▶ _Brief_
Report every line of the material below that contains the word "lowest", copying each such line in full.

↓

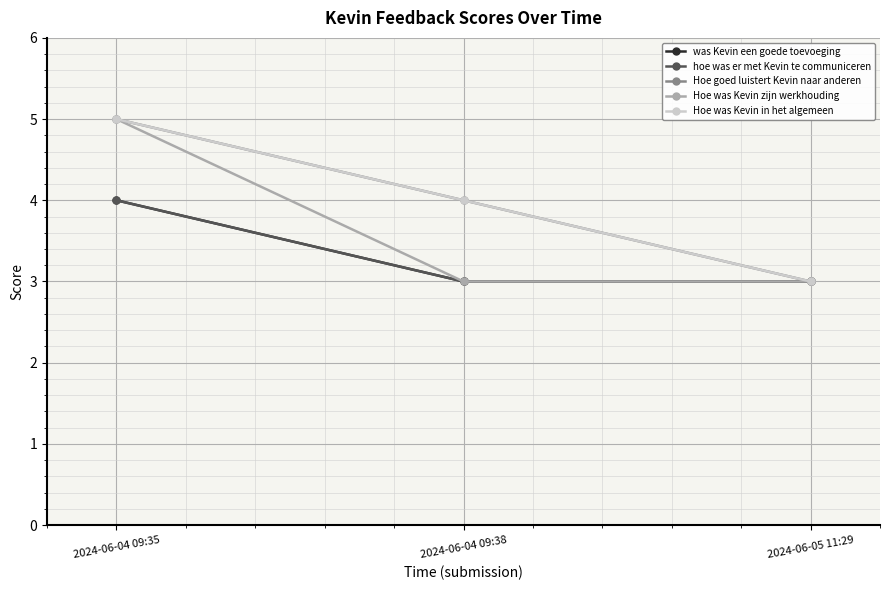

Which category has the lowest value in the was Kevin een goede toevoeging series?

2024-06-04 09:38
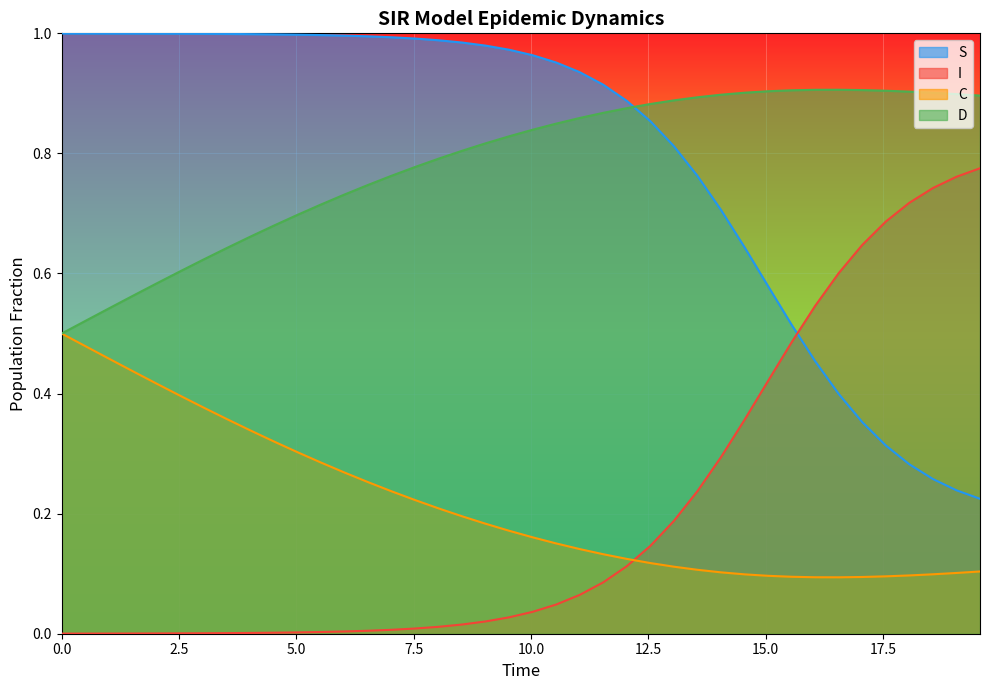

List the series in order of their peak value, lowest first.

C, I, D, S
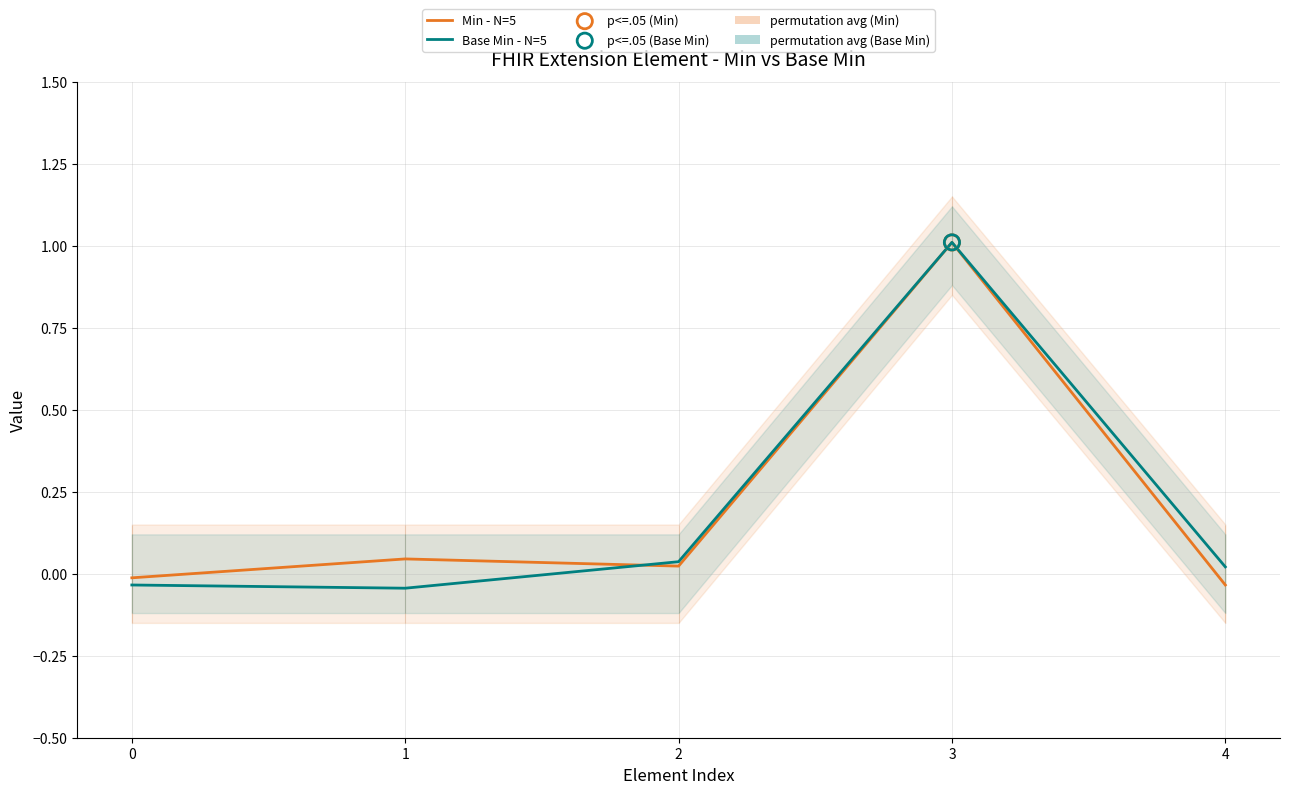

Is the value of Base Min - N=5 at 0 greater than the value of Min - N=5 at 4?

No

↑

▶ _Result of this exercise_
Which category has the lowest value in the was Kevin een goede toevoeging series?
List the series in order of their peak value, lowest first.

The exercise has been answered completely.